Tuesday, April 5, 2011

Big Girls Don't Cry

A running theme throughout the past few months has been the overall difficulty of dealing with a kid this age. Months 15, 16 and 17 were marred by nightly wake-ups, daily tantrums, and a general exhaustion (hers and mine) that, by the end of every evening, usually manifested in tears.

This month we've emerged into something resembling...well, I don't think it would be an overstatement to describe it as UTTER HEAVEN. It's as if a large percentage of the hard work we've been doing has paid dividends all at once. For one thing, the sleep schedule has stabilized -- it's 6:30pm to 6:30am, every day. She's not teething anymore, so she doesn't wake up from discomfort. With Ana's help, we moved her daily nap back from 9am-11am to roughly 11:30am-1:30pm, so she's less tired in the afternoon and evening, and thus less cranky.

What's really gratifying, though, is the gradual phasing out of the tantrums. (FOR NOW, that is. I might be doing all of this for the first time, but I'm not naive enough to think that she's left the tantrum phase behind at a year and a half.)

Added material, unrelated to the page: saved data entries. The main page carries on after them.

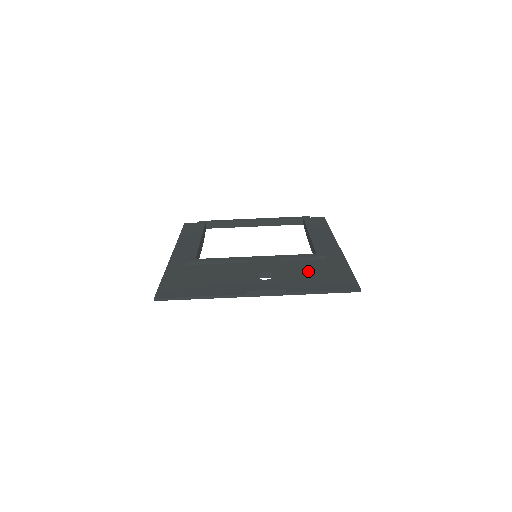
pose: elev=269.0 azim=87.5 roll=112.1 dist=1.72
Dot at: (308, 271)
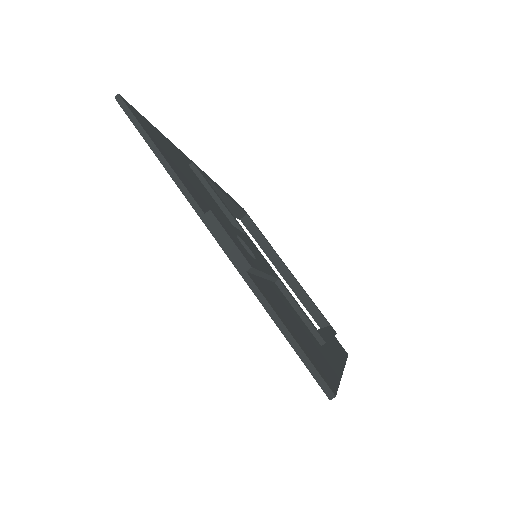
Dot at: (292, 315)
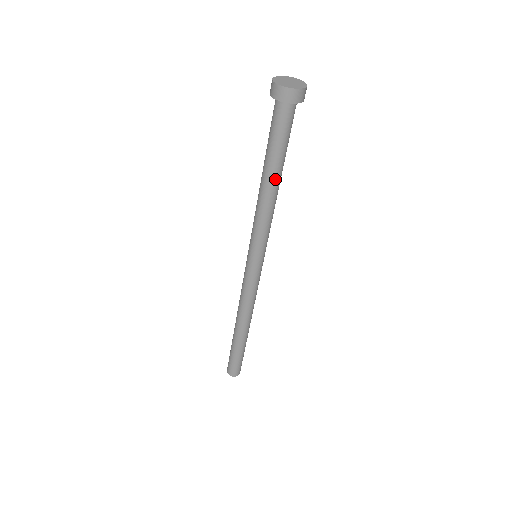
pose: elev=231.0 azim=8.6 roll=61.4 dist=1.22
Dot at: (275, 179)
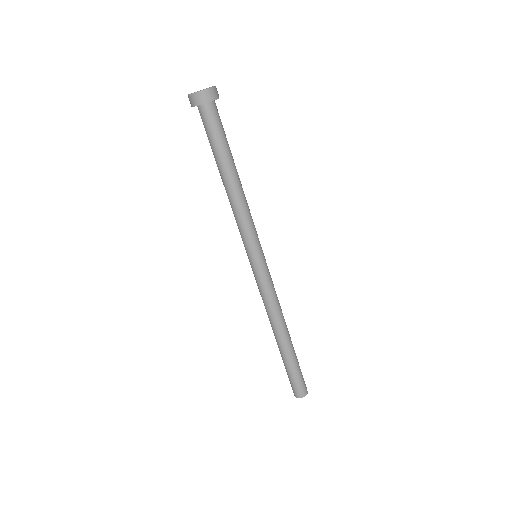
Dot at: (229, 174)
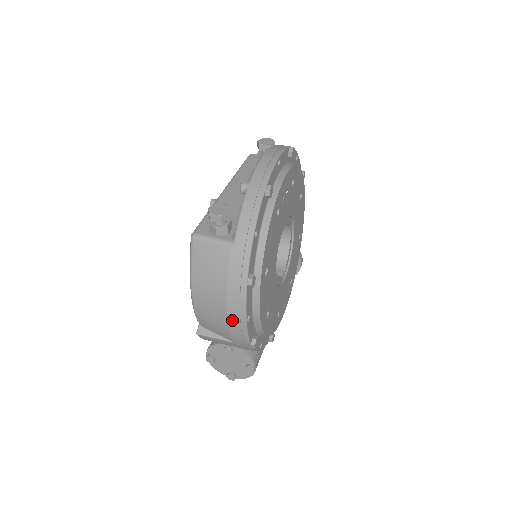
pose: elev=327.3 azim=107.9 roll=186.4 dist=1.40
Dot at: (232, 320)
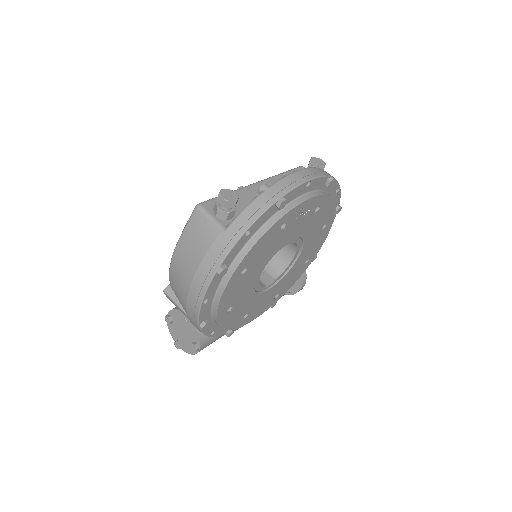
Dot at: (192, 295)
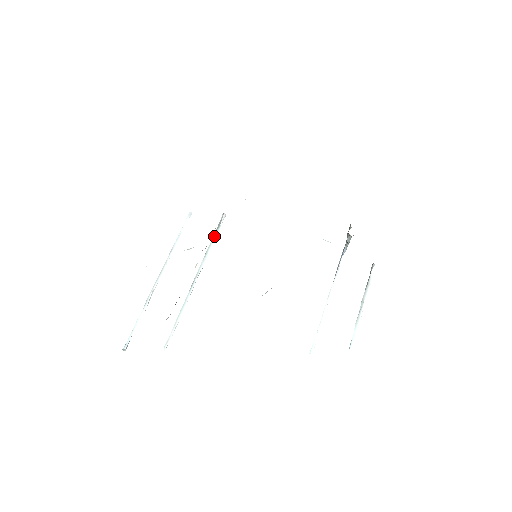
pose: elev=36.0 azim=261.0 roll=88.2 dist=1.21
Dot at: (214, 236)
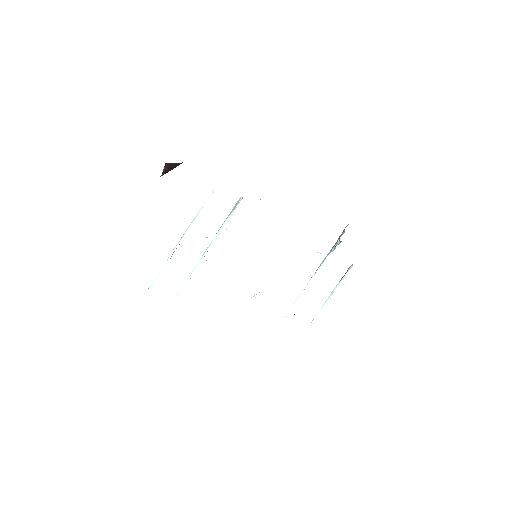
Dot at: (229, 215)
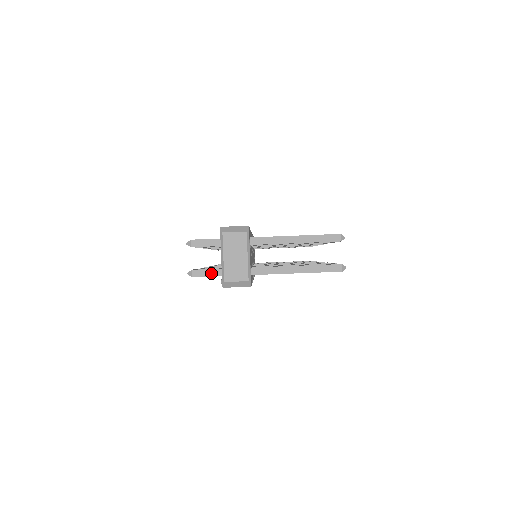
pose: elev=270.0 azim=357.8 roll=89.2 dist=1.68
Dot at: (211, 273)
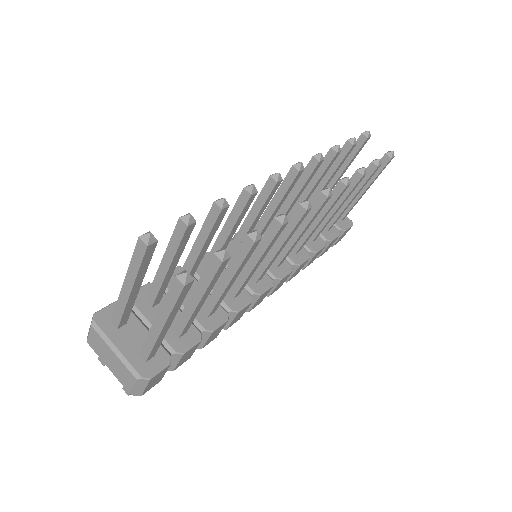
Dot at: occluded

I've cataloged her tantrums on this blog exhaustively, so suffice it to say that anything and everything used to set her off. I've tried hard to be consistent in my method of dealing with the tantrums: namely, I don't. I sit nearby and wait them out. I stay quiet and, beyond telling her once that I'll be ready to talk to her again when she's done screaming, I disengage totally. Usually she cycles through them within 5-10 minutes, but I remember one epic tantrum in which she and I sat on her bedroom floor for what seemed like FOREVER. She wanted her blanket, which was hanging over the side of her crib four feet away, but she REFUSED to crawl over and get it -- she wanted me to bring it to her instead. We had a showdown. She almost won by sheer force of lung power -- I swear my ears were ringing afterward.

It seemed like such a silly fight to be having. I could have ended it easily by just handing her the blanket, and believe me, I wanted to. Was it petty on my part not to give in to her? I don't think so -- because what she knows now is that screaming for things doesn't work. So she's found other ways to get what she wants, they work much more effectively, and things are more peaceful all around.

That said, she threw a whopper this morning, the first in a couple of weeks. I was in my usual morning haze, eating a bowl of Trader Joe's Peanut Butter Puffins (if you haven't tried them yet, you haven't lived), and Sadie was playing across the room with her toys.

"Mama!" she yelled, showing me a toy that she hasn't figured out how to use yet (it's this one, if you're wondering). "Mama!" is Sadie code for "Come over here and do this for me." I told her I was eating and that she could bring me the toy, or she could be patient and wait for me to finish. She didn't like either of those options.

After the screaming had scaled down to mere sobs and sniffles, she did something she's never done before. She crawled over to me, laid her head in my lap, grabbed my hand and put it on her back so I could rub it. I stroked her hair and told her that I loved her and that next time it would make more sense to BRING ME THE DAMN TOY, GOOD LORD, CHILD, I'M RIGHT HERE AND IT'S NOT THAT HARD, WHAT'S WRONG WITH YOU, IT'S SEVEN IN THE DAMN MORNING.

Of course, I said it very sweetly. I want to encourage that sort of behavior. Forever and ever.